An economic evaluation of vector control in the age of a dengue vaccine.

Author information

Department of Control of Neglected Tropical Diseases, World Health Organization, Geneva, Switzerland.
National Guideline Centre, Royal College of Physicians, London, United Kingdom.
Oxford Martin School, University of Oxford, Oxford, United Kingdom.
Department of Vector Biology, Liverpool School of Tropical Medicine, Liverpool, United Kingdom.



Dengue is a rapidly emerging vector-borne Neglected Tropical Disease, with a 30-fold increase in the number of cases reported since 1960. The economic cost of the illness is measured in the billions of dollars annually. Environmental change and unplanned urbanization are conspiring to raise the health and economic cost even further beyond the reach of health systems and households. The health-sector response has depended in large part on control of the Aedes aegypti and Ae. albopictus (mosquito) vectors. The cost-effectiveness of the first-ever dengue vaccine remains to be evaluated in the field.
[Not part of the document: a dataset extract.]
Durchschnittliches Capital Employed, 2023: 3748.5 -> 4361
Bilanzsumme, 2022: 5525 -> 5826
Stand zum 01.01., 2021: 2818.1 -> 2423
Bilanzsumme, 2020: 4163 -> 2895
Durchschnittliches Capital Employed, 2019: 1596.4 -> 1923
In this paper, we examine how it might affect the cost-effectiveness of sustained vector control.


We employ a dynamic Markov model of the effects of vector control on dengue in both vectors and humans over a 15-year period, in six countries: Brazil, Columbia, Malaysia, Mexico, the Philippines, and Thailand. We evaluate the cost (direct medical costs and control programme costs) and cost-effectiveness of sustained vector control, outbreak response and/or medical case management, in the presence of a (hypothetical) highly targeted and low cost immunization strategy using a (non-hypothetical) medium-efficacy vaccine.


Sustained vector control using existing technologies would cost little more than outbreak response, given the associated costs of medical case management. If sustained use of existing or upcoming technologies (of similar price) reduce vector populations by 70-90%, the cost per disability-adjusted life year averted is 2013 US$ 679-1331 (best estimates) relative to no intervention. Sustained vector control could be highly cost-effective even with less effective technologies (50-70% reduction in vector populations) and in the presence of a highly targeted and low cost immunization strategy using a medium-efficacy vaccine.
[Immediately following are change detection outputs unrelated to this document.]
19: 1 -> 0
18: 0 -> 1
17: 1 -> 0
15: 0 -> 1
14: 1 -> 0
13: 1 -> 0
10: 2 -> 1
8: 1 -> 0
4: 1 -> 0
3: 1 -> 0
Economic evaluation of the first-ever dengue vaccine is ongoing. However, even under very optimistic assumptions about a highly targeted and low cost immunization strategy, our results suggest that sustained vector control will continue to play an important role in mitigating the impact of environmental change and urbanization on human health. If additional benefits for the control of other Aedes borne diseases, such as Chikungunya, yellow fever and Zika fever are taken into account, the investment case is even stronger. High-burden endemic countries should proceed to map populations to be covered by sustained vector control.